Don't you sometimes feel like you just want to curl up into a ball and do nothing? That's how I feel today. Don't want to talk about being frugal, thrifty, tightwad, etc., etc. I just want to get my caffeine fix and go curl up with a book and forget everything.
My younger son is 15, and he is navigating through some very rough waters, figuratively speaking. He is surly, all attitude, back talks and argues. It is really frustrating trying to get through to him, because he won't listen. He "knows" everything. I know intellectually it is a waste of my breath arguing with him, and yet. . . I end up in a shouting match with him over. . .nothing.
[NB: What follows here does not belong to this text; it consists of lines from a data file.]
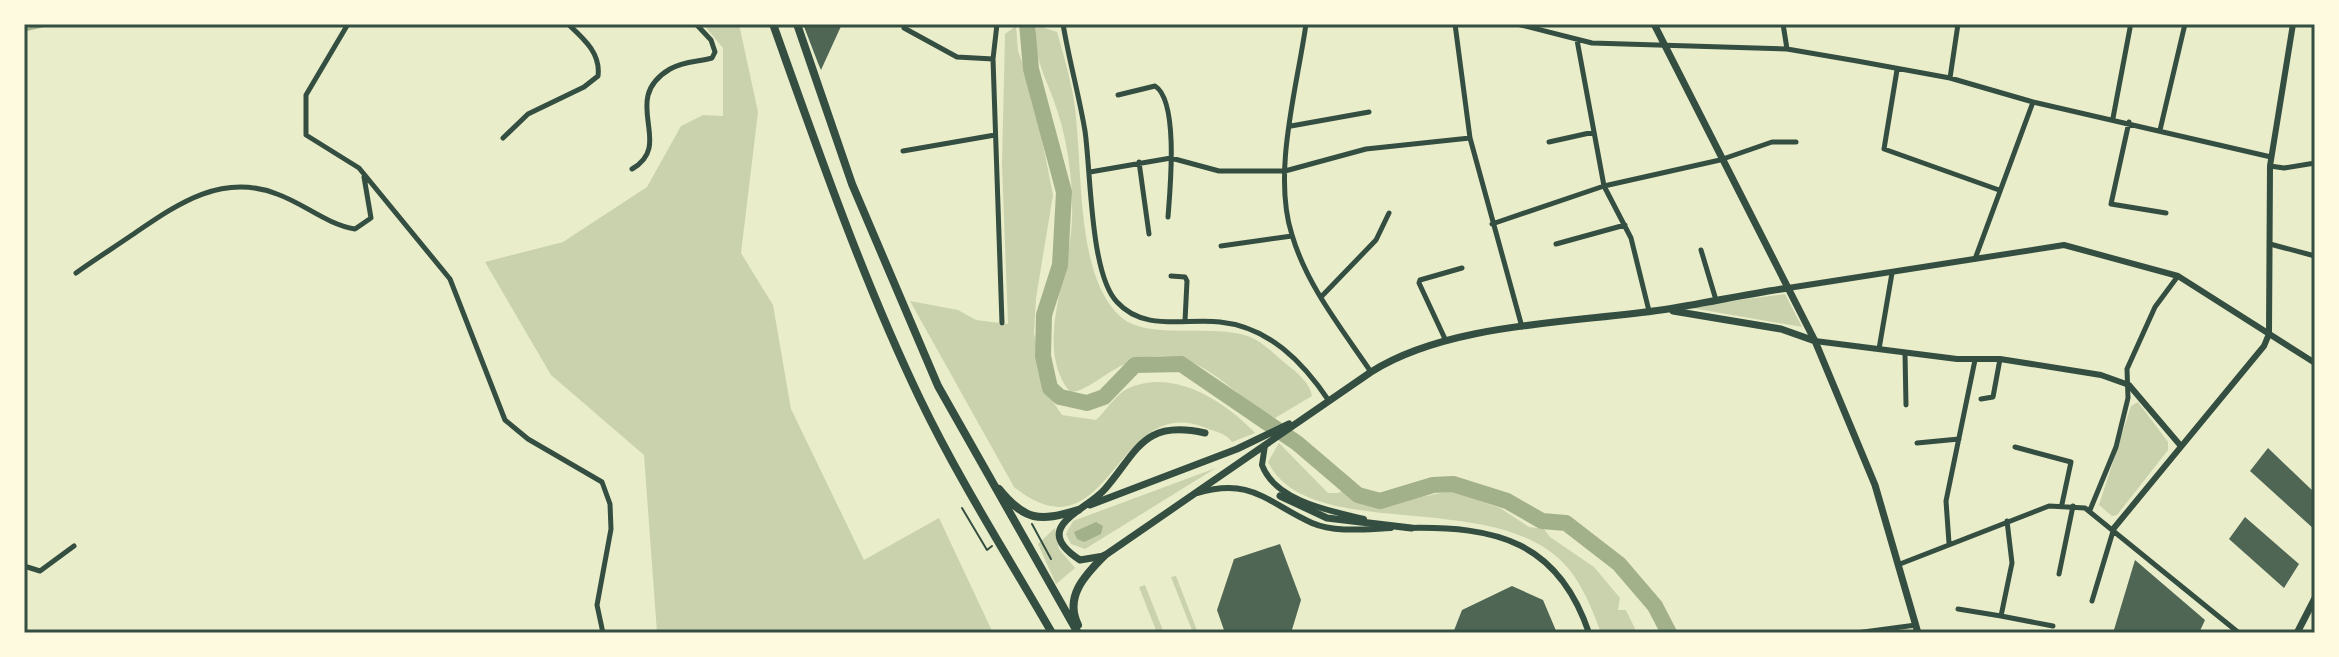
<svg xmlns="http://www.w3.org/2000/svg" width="2339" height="657" viewBox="0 0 2339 657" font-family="'Varela Round',sans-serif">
<rect width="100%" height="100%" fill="#e9edc9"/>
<!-- green -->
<path fill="#cad2ad" d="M703 24H739L758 112 741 253 773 305 791 409 864 560 939 518 993 633H657L644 455 551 375 485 262 563 242 647 187 681 126 703 115 723 116V48Z
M1036 25 1057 32C1062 49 1067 67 1071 85 1086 149 1070 274 1122 318 1148 340 1214 324 1247 336 1262 341 1274 354 1286 364 1297 372 1310 383 1312 396L1275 418C1221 389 1192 334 1123 365 1105 373 1086 392 1070 392 1032 345 1072 273 1072 216 1073 183 1068 144 1058 113 1049 82 1032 59 1036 25Z
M1016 26 1018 51 1032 89 1053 195 1036 298 1034 333 1045 390 1062 415 1096 420C1106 411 1116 394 1127 389 1172 367 1225 401 1255 433L1232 442C1226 433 1216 432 1206 428 1115 390 1110 564 1014 487L910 301 958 310 976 320 1008 324 1002 164 1005 34Z
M1785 294 1802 327 1686 307Z
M2138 402 2168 442V450L2117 515 2112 516 2099 505 2131 406Z
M1279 443 1328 493H1338L1354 485 1391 503 1451 491 1500 508 1529 527 1544 529 1550 537 1594 567 1620 598 1618 610H1626L1637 633H1601C1593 611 1583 586 1568 568 1498 485 1310 546 1268 462Z
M1216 468 1085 549 1071 544 1066 534 1073 521Z
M1055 528 1059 549 1075 568 1056 584 1038 544Z
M1176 576 1198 633H1193L1171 577Z
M1145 585 1164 633H1157L1139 587Z"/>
<!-- water -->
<path fill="#a3b18a" d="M1096 522 1103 526 1101 534 1084 542 1077 539 1074 532Z"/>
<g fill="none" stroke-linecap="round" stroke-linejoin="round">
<!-- stream -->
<path stroke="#a3b18a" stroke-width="3" d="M24 30 51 24"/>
<!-- river -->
<path stroke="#a3b18a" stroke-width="16" d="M1027 24 1031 69 1064 192 1060 265 1044 315 1043 356 1050 388 1060 397 1087 403 1104 397 1135 365 1181 364 1297 443 1358 495 1380 501 1433 485 1453 484 1507 501 1542 521 1566 523 1619 564 1655 606 1669 633"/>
</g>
<!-- building -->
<path fill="#4f6655" d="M803 24H842L821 70 818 63Z
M2268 448 2315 493V530L2250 471Z
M2245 517 2299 564 2284 588 2229 539Z
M1280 544 1301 600 1291 633H1225L1217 610 1234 559Z
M2135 560 2205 620 2199 633H2113Z
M1512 586 1543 600 1557 633H1453L1462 610Z"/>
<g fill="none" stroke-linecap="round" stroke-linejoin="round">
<!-- path -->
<path stroke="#344e41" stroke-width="2" d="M962 508 987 550 992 546
M1032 524 1051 559"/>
<!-- minor -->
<path stroke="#344e41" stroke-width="5" d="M348 24 306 95V135L359 168 450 279 505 420 528 439 602 482 610 504 611 529 597 605 603 633
M997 24 993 59 1002 323
M1063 24C1069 60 1079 95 1085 131 1091 172 1090 274 1117 302 1144 332 1185 318 1220 322 1269 327 1303 362 1329 401
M1306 24C1297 88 1272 173 1292 235 1307 286 1342 329 1371 372
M1455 24 1470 138 1522 327
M1517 24 1592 43 1787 49 1857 61 1950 78 2033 102 2271 157
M1783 24 1787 49
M904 28 957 57 993 59
M1577 40 1604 186 1631 238 1649 311
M1897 70 1884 149 1999 190
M1950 78 1958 24
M1118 95 1155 86C1179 101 1170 190 1168 217
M2113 118 2130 28
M2129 122 2111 204 2166 213
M1291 126 1369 112
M2160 130 2185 24
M503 138 528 114 584 87 598 76C601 53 583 38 568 24
M1549 142 1594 132
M903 151 995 135
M1139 162 1149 234
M2270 166 2284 168 2315 163
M632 169C676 144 618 100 670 69 684 61 697 62 712 58L715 52 711 40 696 24
M1090 172 1171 158 1219 171H1285L1366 149 1470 138
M1492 224 1604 186 1720 160 1772 142H1796
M1556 244 1625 225
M2270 244 2315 256
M1221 246 1292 236
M1701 250 1716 300
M1975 259 2033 102
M76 273C94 260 113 248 132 235 176 205 221 172 277 194 305 204 326 224 355 229L371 218 364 177
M1171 276 1185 277 1187 281 1185 321
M1321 297 1376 240 1389 213
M1446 341 1419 283 1420 280 1462 268
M1879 349 1892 273
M1905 353 1906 405
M1981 399 1993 397 2000 359
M1917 443 1959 439
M2015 447 2071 462 2062 504
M2090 510 2116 447 2128 398 2127 369 2155 307 2178 276
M2007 521 2012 563 2001 616 2053 626
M1949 543 1946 501 1975 360
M1900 564 2049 506 2085 508 2239 633
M24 566 40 571 74 546
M2059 574 2073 506
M2092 601 2114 528
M1958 609 2001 616
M1856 633 1916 625"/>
<!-- tertiary -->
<path stroke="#344e41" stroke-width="6" d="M1788 288 2064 245 2178 276 2315 363
M1815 341 1957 359H2000L2101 375 2129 385 2180 445
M1265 445 1262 465C1275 501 1331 511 1364 519
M1197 493C1252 477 1266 502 1312 523 1335 533 1366 529 1391 528
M1407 528C1496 526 1558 541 1589 633
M2114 528 2264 346 2269 334 2270 166 2293 24"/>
<!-- secondary -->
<path stroke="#344e41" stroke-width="7" d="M1654 24 1815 341 1875 485 1918 633
M1673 311 1781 329 1815 341
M1205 433C1143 419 1138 451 1105 489 1085 512 1029 527 1080 560L1104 556 1371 372C1448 323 1571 323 1661 310 1703 304 1745 294 1788 288
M1280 496 1327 518 1411 528
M1090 505 1237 449 1289 424
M2297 633 2315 598"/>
<!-- trunk -->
<path stroke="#344e41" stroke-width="8" d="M773 24C818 150 862 278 920 399 959 480 1007 555 1052 633
M797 24 852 184 938 386 1078 633
M999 489C1025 521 1039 522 1078 510
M1078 625C1064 597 1085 575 1104 556"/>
</g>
<!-- border -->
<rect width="2339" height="657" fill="none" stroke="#fefae0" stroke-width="52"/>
<rect x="26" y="26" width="2287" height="605" fill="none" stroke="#344e41" stroke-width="3"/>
</svg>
But I do remember the sweet boy he used to be, just a short while ago. He used to have platinum blond hair as a toddler, which was really strange because I am a dark brunette and I remember from biology class that dark is the dominant gene. He was very sweet tempered and angelic. I used to have an irrational fear that he would be in some horrific accident, and I used to pray over him as I put him down to sleep that he will be safe and my fears will remain a figment of my imagination. On the weekends when my husband and I used to try to sleep in, he used to climb into our bed and lay close to me, patting me with his small, chubby hands as if he was trying to comfort me. . .
I know. . . I hope. . . this will pass. He will grow up into a responsible young adult in a few short years. But until then, the battle continues. . . Today, I'm taking a time out.